BEGIN TEXT PROVIDED

In the official ‘non-partisan’ description the two Democrats repeat a debunked rumor about veto-proofing sinister conservative legislation by including judicial appointments within them, and then blatantly says the amendment – which is voted on in an election – weakens voting rights.
The cap it off with a warning that (Republican) lawmakers will use it to pack the state supreme court.
“Under the amendment, the Governor cannot veto any bill that recommends or selects the person to fill a judicial vacancy.
This proposed amendment weakens the voters’ constitutional right to elect judges by lengthening how long an appointed judge will serve before an election is held. […]
The Legislature has the constitutional authority to add 2 additional seats to the Supreme Court. If this amendment passes, then the Legislature could use this newly-granted power to choose unelected Supreme Court Justices for 2 newly created vacant seats.”
Fear mongering at its finest. With all that context Stein and Marshall provided, for *some reason* they forgot some other contextual information – that legislatures are the most accountable to voters as they are elected every two years.
To that point, why are these Democrats ignoring the possibility that, come 2020, the person in the Governor’s mansion is very likely to be a Republican? And, as steep a climb as it may be, the legislature could one day be back in Democrats’ control?
Never mind those eventualities, the Democrats are too short sighted and only concerned with scoring political points in front of the next election.
Bipartisan Board of Elections
Here is another amendment representing a power struggle between Cooper and the Republican legislature. The General Assembly tried to reform the board of elections via legislation, but, true to form, Cooper sued and a Democrat-majority Supreme Court gave him a win, overturning a lower court.

END TEXT PROVIDED

== EXERCISE ==
Copy the stretch from "In the official" through "weakens voting rights." of the amendment commentary, replacing "judicial appointments" with "court nominations".

BEGIN SUPPLIED RECORDS

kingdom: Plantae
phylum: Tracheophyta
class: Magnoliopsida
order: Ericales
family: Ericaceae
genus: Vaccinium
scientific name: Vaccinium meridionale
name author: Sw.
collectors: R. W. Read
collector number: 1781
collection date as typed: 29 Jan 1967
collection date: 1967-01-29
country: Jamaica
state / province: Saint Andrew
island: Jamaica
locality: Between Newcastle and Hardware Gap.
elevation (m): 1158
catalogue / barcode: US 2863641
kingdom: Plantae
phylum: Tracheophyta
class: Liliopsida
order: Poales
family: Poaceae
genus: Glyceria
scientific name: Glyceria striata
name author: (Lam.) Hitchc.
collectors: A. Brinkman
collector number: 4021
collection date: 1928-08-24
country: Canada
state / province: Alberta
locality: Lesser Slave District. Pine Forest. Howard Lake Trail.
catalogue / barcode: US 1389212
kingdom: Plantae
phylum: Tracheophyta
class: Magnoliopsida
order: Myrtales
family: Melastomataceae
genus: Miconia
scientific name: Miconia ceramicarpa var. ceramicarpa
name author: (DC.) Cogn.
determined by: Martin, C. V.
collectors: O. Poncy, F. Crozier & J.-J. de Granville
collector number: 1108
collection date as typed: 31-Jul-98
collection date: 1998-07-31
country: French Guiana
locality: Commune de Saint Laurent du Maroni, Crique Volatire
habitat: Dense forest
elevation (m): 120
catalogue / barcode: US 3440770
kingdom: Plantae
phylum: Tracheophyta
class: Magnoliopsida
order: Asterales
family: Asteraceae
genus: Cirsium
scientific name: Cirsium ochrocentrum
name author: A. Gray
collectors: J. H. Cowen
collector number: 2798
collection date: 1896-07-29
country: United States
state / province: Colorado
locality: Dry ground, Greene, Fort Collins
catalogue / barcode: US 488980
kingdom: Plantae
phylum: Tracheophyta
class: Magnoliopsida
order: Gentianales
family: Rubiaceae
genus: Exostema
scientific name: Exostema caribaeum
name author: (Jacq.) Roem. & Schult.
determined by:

END SUPPLIED RECORDS

== TASK RESULT ==
In the official ‘non-partisan’ description the two Democrats repeat a debunked rumor about veto-proofing sinister conservative legislation by including court nominations within them, and then blatantly says the amendment – which is voted on in an election – weakens voting rights.